◆ Excerpt to read ◆
Richest 1% grab two-thirds of new $42tr wealth: Oxfam
The top 1 per cent of earners grabbed nearly two-thirds of all the new wealth, or $26 trillion of the $42 trillion, generated since 2020, according to a report by Oxfam International released yesterday.
This is almost twice the amount of money captured by the bottom 99 per cent of the global population at the same time, it said.
Moreover, the top 1 per cent have doubled their wealth in the past decade, as per the report, styled "Survival of the Richest", published on the opening day of the World Economic Forum in Davos, Switzerland.
As such, extreme wealth and extreme poverty have increased simultaneously for the first time in 25 years.
"While ordinary people are making daily sacrifices on essentials such as food, the super-rich have outdone even their wildest dreams," said Gabriela Bucher, executive director of Oxfam International.
"Just two years in, this decade is shaping up to be the best yet for billionaires across the globe -- a roaring '20s boom for the world's richest," she added.
The report suggested that taxing the super-rich and big corporations is the only way out of today's overlapping crises.
"So, it is time we demolish the convenient myth that tax cuts for the richest result in their wealth somehow 'trickling down' to everyone else. 40 years of tax cuts for the super-rich have shown that a rising tide does not lift all ships -- just the superyachts."
The report then said billionaires have seen extraordinary increases in their wealth in recent times.

◆ To do ◆
**A)** Answer from the Oxfam article:
(i) How much of the $42 trillion in new wealth did the top 1 per cent take?
(ii) On the opening day of which event was the report published?
(iii) Who is the executive director of Oxfam International?
**B)** Carry the Oxfam article on from its final sentence.
The listing is unrelated to the Oxfam article and is not used.

◆ Data to examine ◆
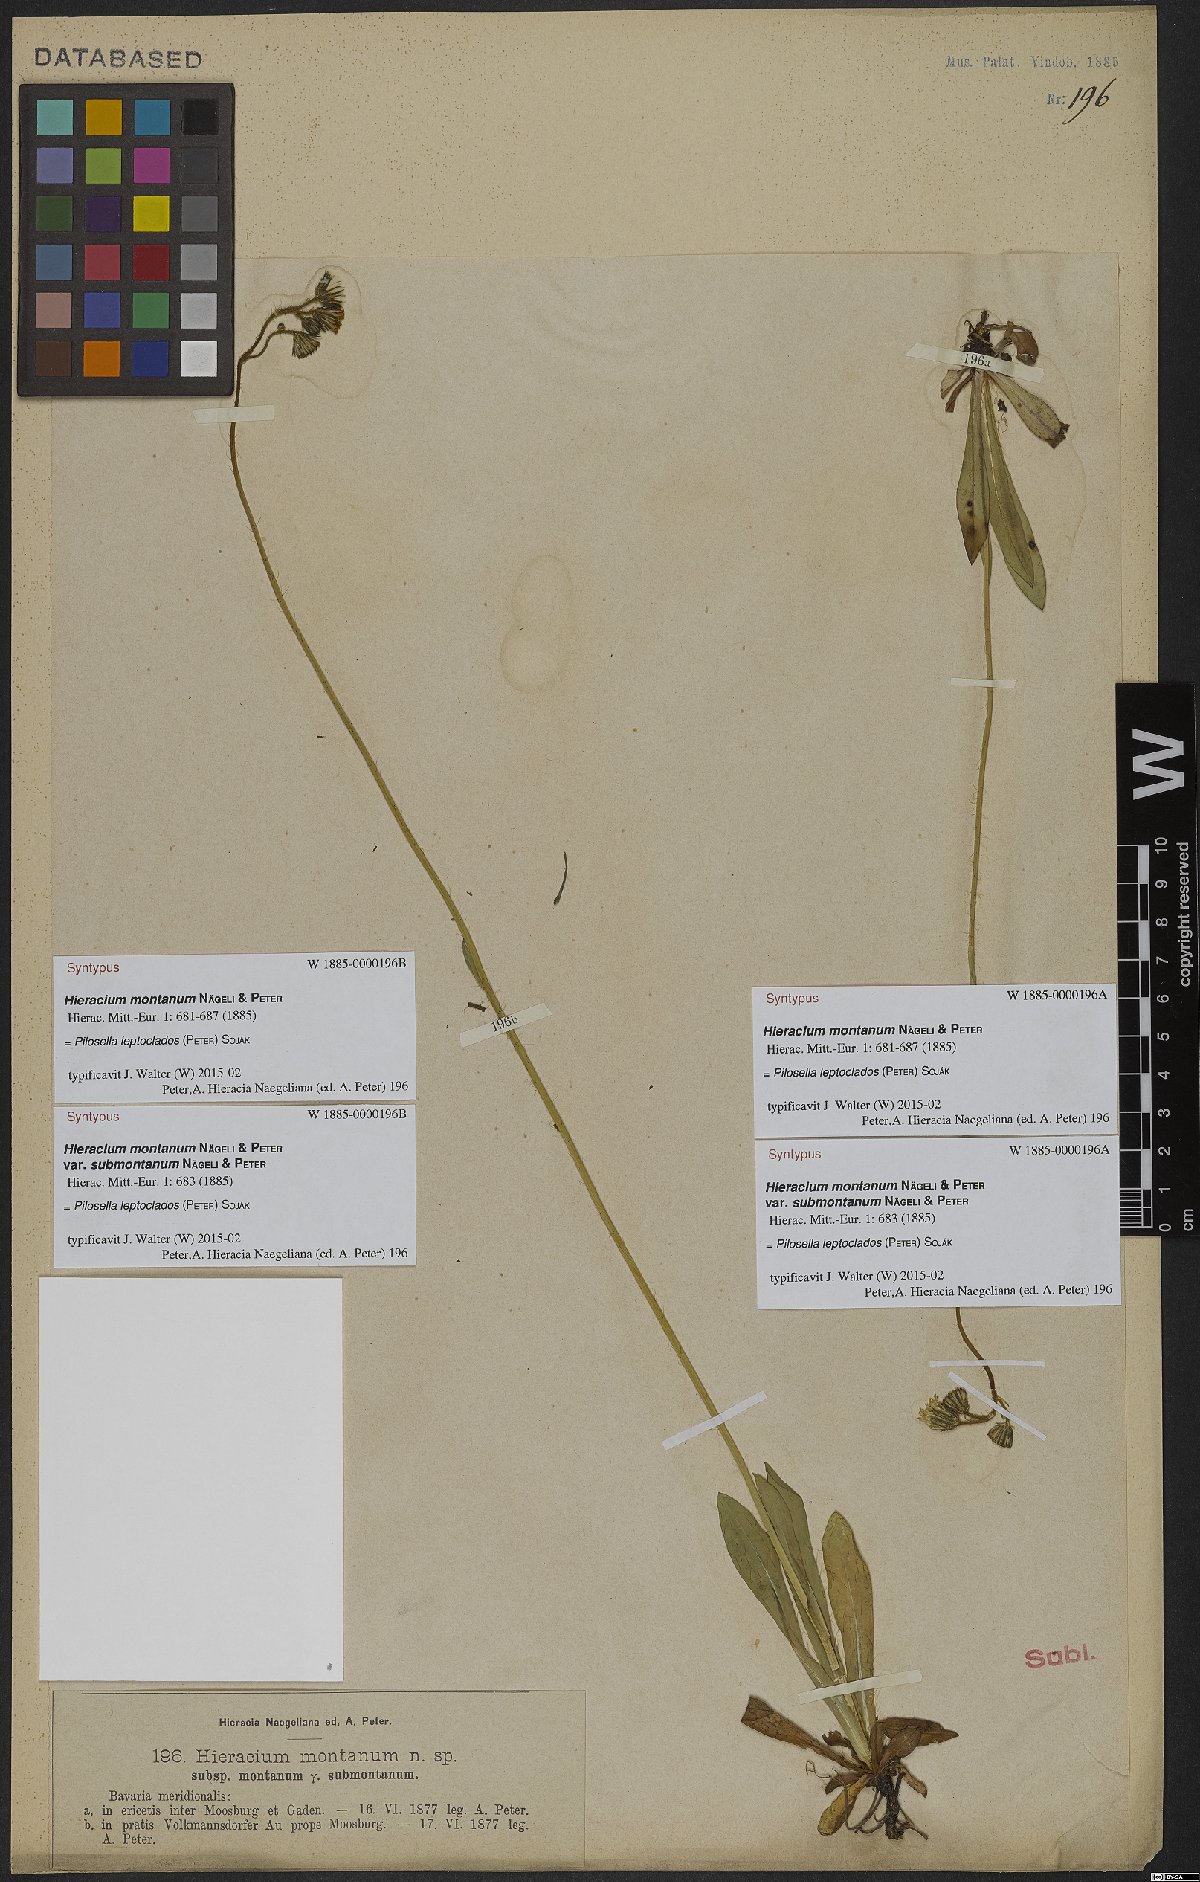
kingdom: Plantae
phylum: Tracheophyta
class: Magnoliopsida
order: Asterales
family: Asteraceae
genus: Pilosella
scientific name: Pilosella leptoclados
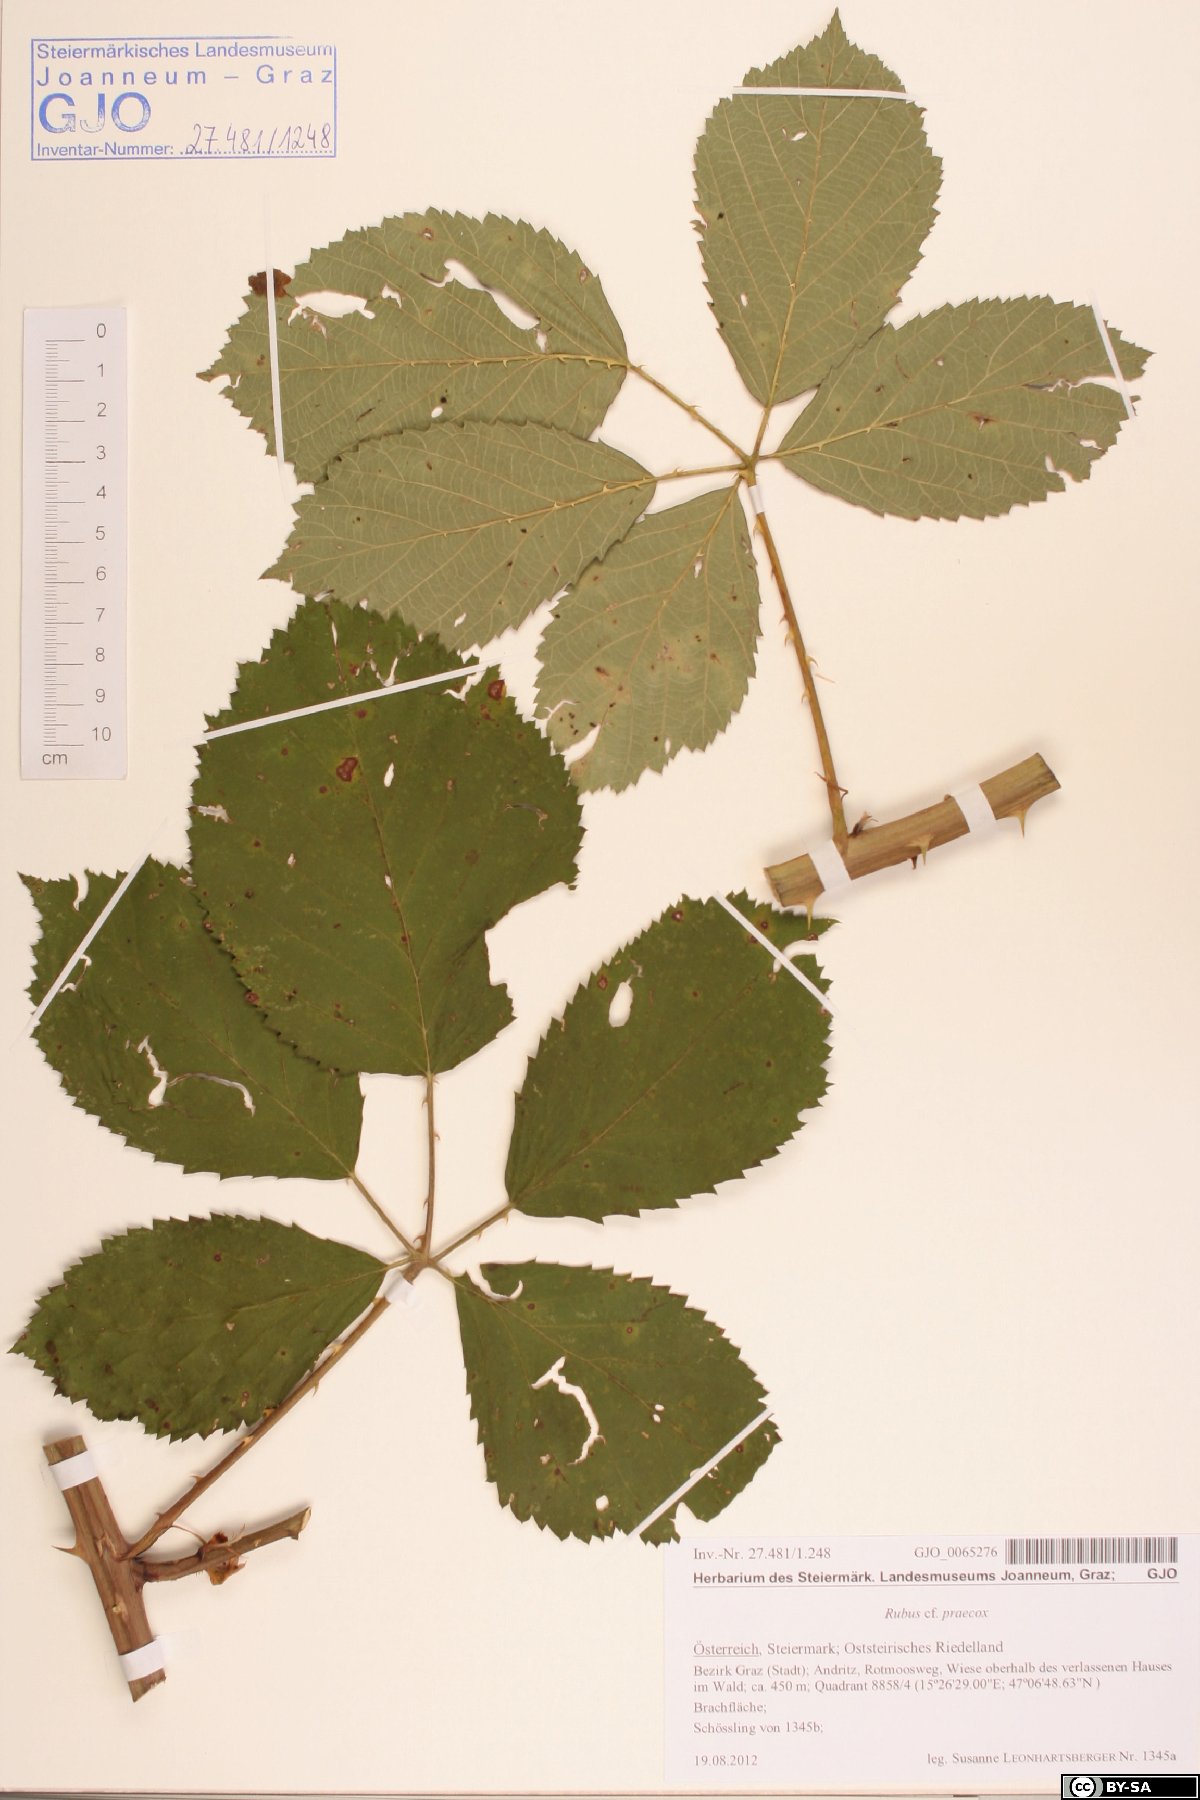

◆ Answers by item ◆
**A)**
(i) $26 trillion
(ii) The World Economic Forum in Davos, Switzerland
(iii) Gabriela Bucher

**B)**
During the pandemic and cost-of-living crisis years since 2020, 63 per cent of all new wealth was captured by the richest 1 per cent while the remaining 37 per cent went to the rest of the world put together.
This means that each billionaire gained roughly $1.7 million for every $1 of new global wealth earned by a person in the bottom 99 per cent, it added.
Another way of seeing it is that billionaire fortunes have increased by around $2.7 billion a day, which comes on top of a decade of historic gains.
Continuing the trend, billionaire wealth surged in 2022 with rapidly rising food and energy profits, Oxfam said in its report, citing how 95 food and energy corporations more than doubled their profits that year.
These companies made $306 billion in windfall profits and paid out $257 billion, 84 per cent of which went to rich shareholders.
The Walton dynasty, which owns half of Walmart, received $8.5 billion over the last year.
Indian billionaire Gautam Adani, who owns major energy corporations in the neighbouring country, has seen this wealth soar by $42 billion, or 46 per cent, in 2022 alone, the report said.